Post-industrial cities

Global cities are, in functional terms, post-industrial cities . In which high-level tertiary functions predominate: financial, bureaucratic, IT and technological.

In this they are distinguished from cities anchored to mechanisms of production (primary) or manufacturing (secondary), still linked to the processes of the Industrial Revolution .

In this sense, global cities obey the technological revolution of the late twentieth century.

Saskia sassen

Saskia sassen Saskia Sassen is the author of the book The Global City.

He was born in The Hague, the Netherlands, in 1949 . She is a Dutch sociologist, writer and teacher, winner of the 2013 Prince of Asturias Prize in Social Sciences .

She is the author of La Ciudad Global (1991, republished in 2001) , a book in which she proposed her model of study and understanding of globalization from economic, social, political and cultural perspectives.

List of global cities

List of global cities New York is considered an Alpha city.

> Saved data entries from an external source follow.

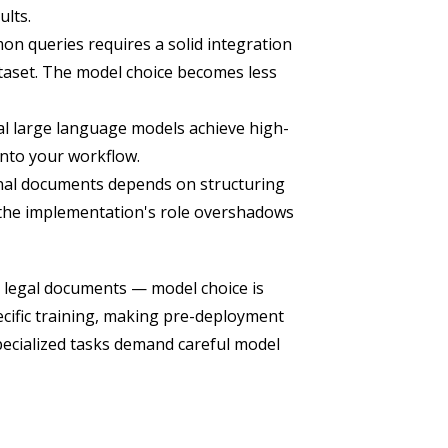
ults.
 queries requires a solid integration
taset. The model choice becomes less
al large language models achieve high-
into your workflow.
rnal documents depends on structuring
 the implementation's role overshadows
 legal documents — model choice is
ecific training, making pre-deployment
specialized tasks demand careful model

In his book, Sassen proposed Paris, London, New York, and Tokyo as examples of global cities. However, it is considered that cities such as Chicago, Frankfurt, Hong Kong, Los Angeles, Milan, Singapore, Sydney, Beijing, Dubai and Seoul could also be considered alpha cities.

The above content published at Collaborative Research Group is for informational and educational purposes only and has been developed by referring reliable sources and recommendations from experts. We do not have any contact with official entities nor do we intend to replace the information that they emit.